___ Given passage

By Guest Contributor August 19, 2015

By Aaron Thompson

We are in a crucial time of year for youth ministry. You have new lessons to write and a new calendar to plan (that you were supposed to finish three months ago). You have kick-off events coming your way. In a few days, the seniors you’ve poured into for years will leave, and your student leadership team might be looking a little thin. And that wall in the youth room you swore you’d paint this summer? It’s no closer to being done than it was in April.

But there’s something even more important about to happen in your ministry, something that will shake things up for the next four years: the transition of middle school students into the high school group. This transition is huge. For students, this means a new school, new friend groups, new academic pressures, more vigorous sports schedules, and the treacherous jump from middle school ministry to high school. For parents, this season is filled with new hopes for what high school may bring and new fears about the pitfalls typical of this phase of adolescence.

Ask anyone in youth ministry, and they’ll tell you this is also a key time for a youth program. The summer between middle school and high school can bring new life to high school ministry, or it can mean that a group you’ve discipled for three years just kind of, well, falls off the map.

But you get all that. It’s something you deal with every year. So here’s what I’d like to share today: three simple ideas you can implement this month to help improve this key transition for everyone involved.

1) Have your current high school students reach out to new freshmen entering their high schools. Don’t stop at having your sophomore to senior group invite the new freshmen into youth group. Help the freshmen meet at least one upper-classman they will also see at school. This will boost their comfort level, give parents some assurance, and definitely help the middle school to high school jump. Here are some simple ways to get that done:

a) Organize a quick student hangout at each of your high schools before class one day toward the beginning of the year. If you need to, bribe students with pre-class donuts. At the meeting, make quick introductions and help the freshmen get phone numbers of upper-classmen you trust.

b) If you have any meetings left before the middle schoolers move up, have them write cards to incoming freshmen. Have students write to the freshmen who will be entering their schools. Make sure to check these before you send them—inevitably, someone will say something they shouldn’t.

middle school_quotec) Invite upper-classmen into a panel discussion for your school-year kick-off. Introduce them based on their school and invite each of them to talk about life at their particular high school.

2) Make the parent meeting about more than your ministry. You probably already have a parent meeting for new freshmen, but if you’re like me, you might only communicate about your exciting new ministry options for high school. Consider spending most of the meeting helping parents better understand their new phase of life. Here are some ideas for doing this:

a) Invite upper-classmen to come in and share about what they are seeing at the high school (bonus points if you can help those students then connect those pieces with what is happening in your ministry).

______
___ Collected material

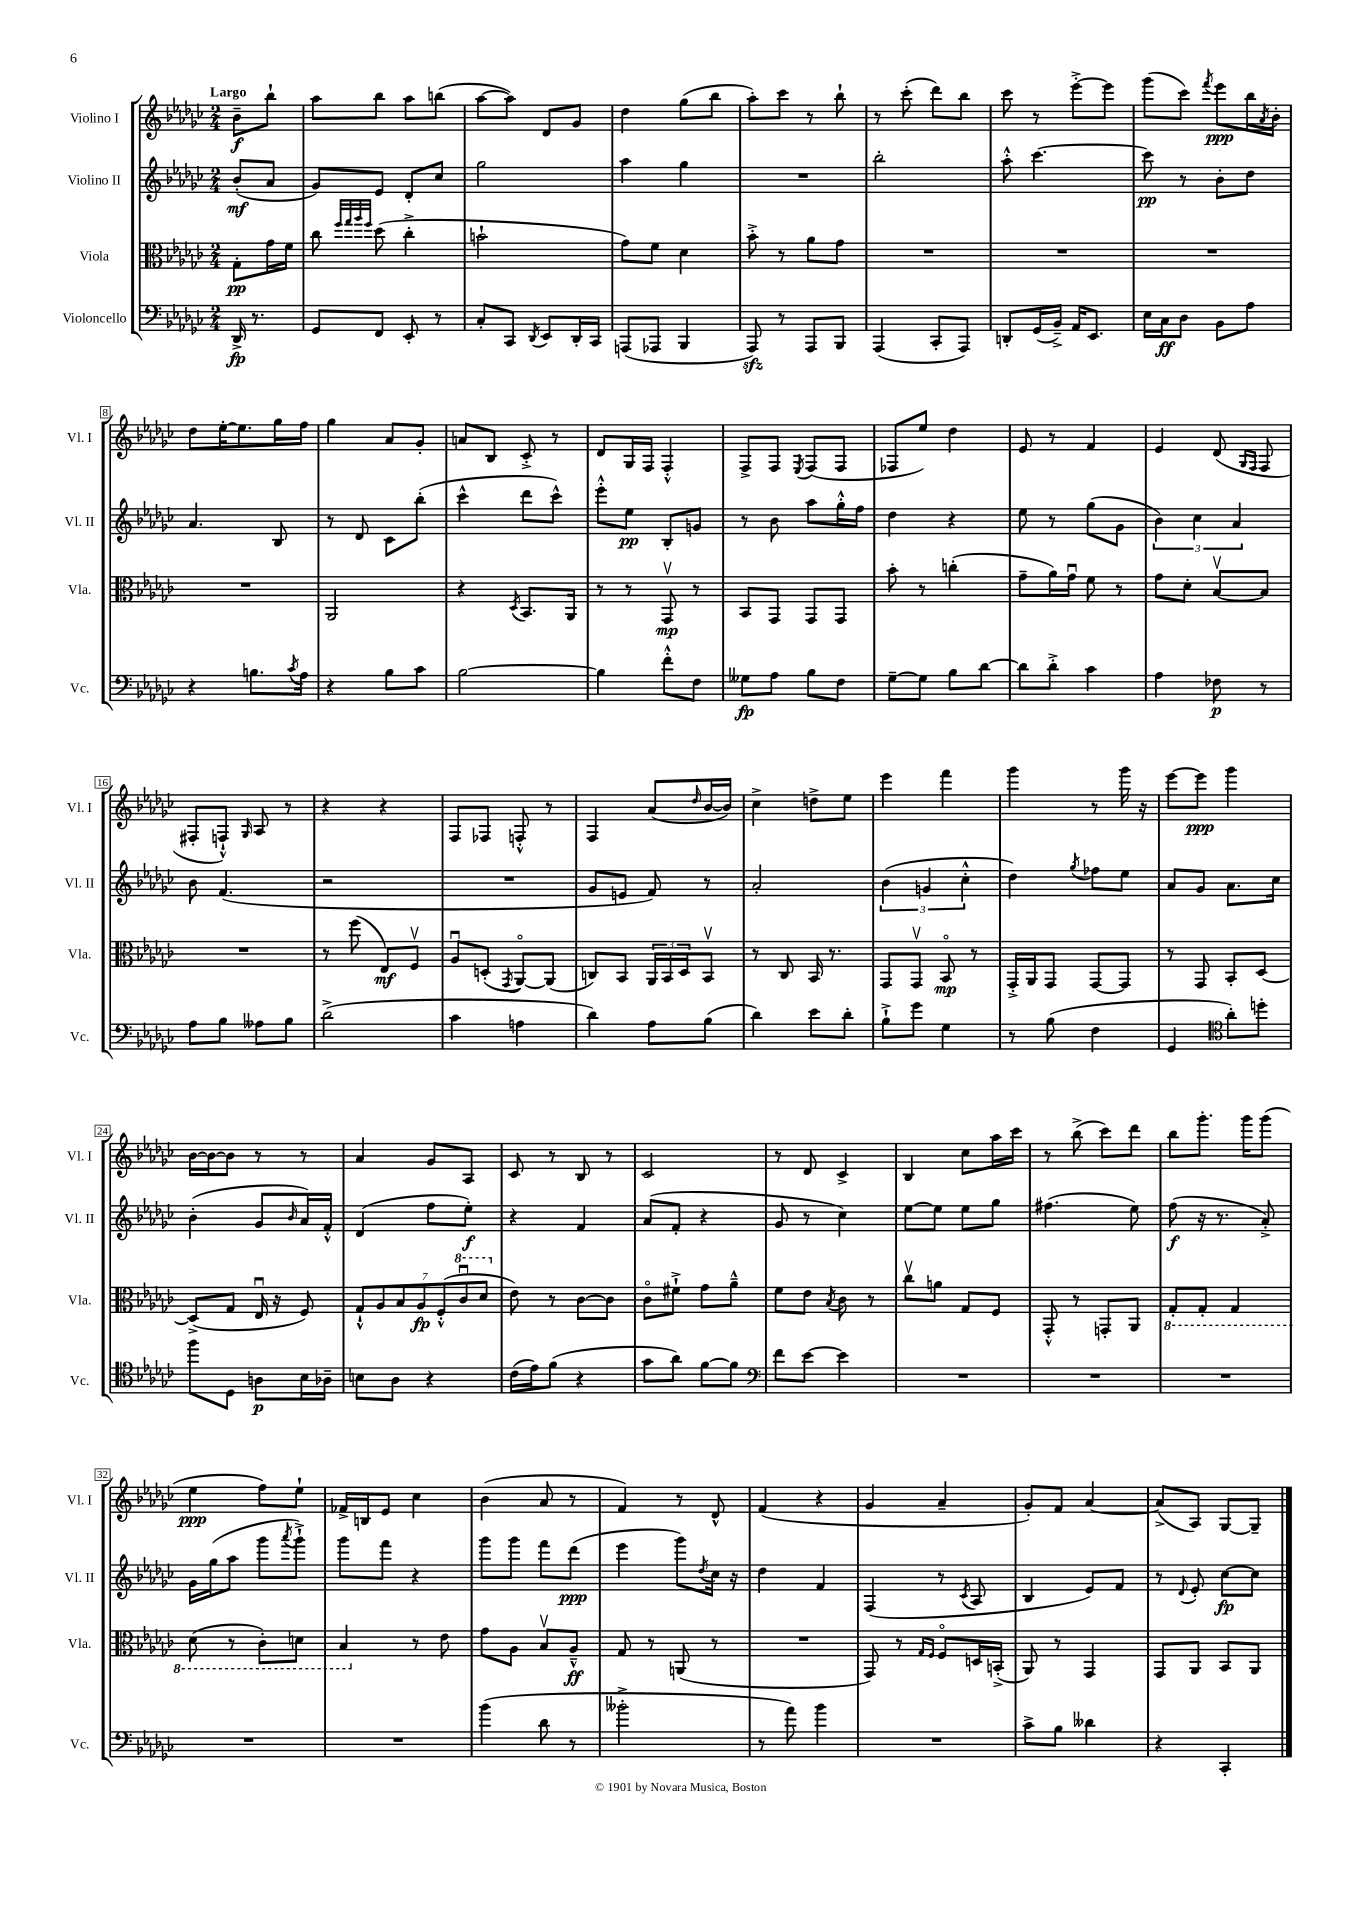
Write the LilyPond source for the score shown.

______

* _Problems to work on_:
• 1. Rewrite the youth ministry article starting with "a) Organize a" and going on through "upper-classmen you trust.", changing "donuts" to "bagels".
• 2. According to the youth ministry article, how many ideas does the writer offer for improving the middle school to high school transition?
• 3. Proceed with the youth ministry article from the point where it stops.
The listing is separate material, apart from the youth ministry article.

* _Exercise results_:
• 1.
a) Organize a quick student hangout at each of your high schools before class one day toward the beginning of the year. If you need to, bribe students with pre-class bagels. At the meeting, make quick introductions and help the freshmen get phone numbers of upper-classmen you trust.

• 2. Three simple ideas that can be implemented this month.

• 3.
b) Ask around and see if any administrators in the schools are Christians. Invite one or more to come and share with parents about what they see at the school, how parents can be praying for schools and teachers, and what they should be doing to prepare their students spiritually for high school life.

c) Invite in an expert (a local counselor, an author, etc.) to talk about the unique 14-to-18-year-old phase of adolescent development. Help parents understand all that takes place during this stage of life as students build independence, and then connect the dots back to how you want to partner with parents to help students weather the storm of this phase.

3) “Graduate” your middle school leadership. If you are in charge of both middle school and high school ministry, this is an easy move to make. If you have a co-worker who oversees middle school, you might have to make this a next-year goal. But remember that students are likely in your ministry because of the relationships they’ve made in middle school ministry. If moving up to high school ministry means joining a new small group, meeting all-new leaders, and getting to know a new youth pastor, they will have greater cause to re-evaluate their commitment. Familiar faces can mean everything when a student is experiencing turnover in so many other parts of life.

Those are three quick, practical steps you can take. Give them a shot, even if you can’t pull them off before the first bell of the new school year rings. Remember that in the first three months of fall, transition is everything. Keep circling back to make sure your freshmen are fitting in and the new college students you just launched know you still care. When we make those two moves in youth ministry, we set students up to feel loved and connected to the church, and that means they find faith that sticks!

CC Image courtesy Steven Depolo on Flickr.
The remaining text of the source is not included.